As BB is my third child it is rare that she, he who helped create them and I spend days out alone together. We have spent a fair bit of time cooped up in hospitals together but no one really describes that as worthy of hitting the top ten fun things to do with kids list.
Today was meant to be a day that BB could spend with her parents, one that would involve fun, icecream, shows, rides and a fair handful of chocolate buttons.
It didn’t go according to plan.
BB glowed with excitement when we arrived at Legoland. She has never been before but the bright bricks lured her in from the entrance. My heart cracked a little when I saw other toddlers toddling and touching and jumping and playing whilst BB pointed and gasped from the security of her buggy.
Four days post spica removal and BB has cracked sitting, but standing and walking are still huge mountains for her to climb.
The boat ride caused a smile to dance across her beautiful face and the train ride left her beaming and waving at anyone fortunate to look at her.
We didn’t get much further.
Five minutes later I broke my daughter.
A cheerfully coloured park lay in front of my daughters eyes. Play cars, swings and slippy slides beckoned her.

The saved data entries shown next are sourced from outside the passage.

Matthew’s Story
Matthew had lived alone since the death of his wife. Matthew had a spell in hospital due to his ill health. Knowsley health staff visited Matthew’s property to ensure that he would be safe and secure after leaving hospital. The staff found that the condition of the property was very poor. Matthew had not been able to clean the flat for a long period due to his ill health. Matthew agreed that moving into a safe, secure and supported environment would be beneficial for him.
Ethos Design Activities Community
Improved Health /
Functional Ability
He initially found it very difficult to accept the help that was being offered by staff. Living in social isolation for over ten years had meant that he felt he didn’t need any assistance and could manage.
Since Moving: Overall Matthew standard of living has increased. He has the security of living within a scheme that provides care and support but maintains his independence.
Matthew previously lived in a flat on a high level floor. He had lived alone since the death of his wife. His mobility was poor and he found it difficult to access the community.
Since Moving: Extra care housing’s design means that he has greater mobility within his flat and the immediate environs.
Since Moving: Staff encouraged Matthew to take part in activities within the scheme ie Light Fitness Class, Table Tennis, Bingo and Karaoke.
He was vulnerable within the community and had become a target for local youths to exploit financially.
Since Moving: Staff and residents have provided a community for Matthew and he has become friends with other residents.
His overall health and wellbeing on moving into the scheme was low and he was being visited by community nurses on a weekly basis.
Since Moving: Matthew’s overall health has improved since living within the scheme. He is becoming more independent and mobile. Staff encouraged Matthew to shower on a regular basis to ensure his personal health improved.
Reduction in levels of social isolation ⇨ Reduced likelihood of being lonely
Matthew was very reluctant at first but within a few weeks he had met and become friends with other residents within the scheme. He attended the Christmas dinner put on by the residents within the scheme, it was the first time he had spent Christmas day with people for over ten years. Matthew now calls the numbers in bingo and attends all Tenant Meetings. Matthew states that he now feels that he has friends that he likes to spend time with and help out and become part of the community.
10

“Walk, walk” she yelled and holding her hands she hopped on her good leg whilst dragged the bad.
We didn’t even think, we just saw a slide and a 23 month old desperate to zoom down it, and by god my daughter has earned the right to be spoiled a little.
We placed her on the top and I stood ready to catch her at the bottom camera in one hand and the other outstretched.
Such a tiny slide…
She slid halfway and gurgled with pleasure, lights dancing in her eyes, her mouth already poised to cry “more”.
She stopped, her new patent black shoes snagged on the side, her left side, the side that has been in a full leg cast for three months.
In a heartbeat we saw what was to come and we sprung to action, but too late, too slow.
She continued to slide, her foot remained stuck until her leg bent behind her. Not comfotable for a ‘normal’ toddler, sheer bloody agony for a child whose leg has remained straight for three months solid.
I screamed and felt the other mothers eyes turn on me, the over reactor, the mummy who mollycoddles.
He who helped create them scooped her up whilst she shook and sobbed in pain.
I broke her.
My heart split, all I could see was more time in spica, more hurt for BB, I looked at her Daddy and knew he saw it too.
The ambulance came, white faced BB quivered as once again she was checked and prodded and poked.
She has been X rayed and so far signs say her hip is fine, but the pain isn’t going nor is the absolute fear in her eyes that she will hurt herself again.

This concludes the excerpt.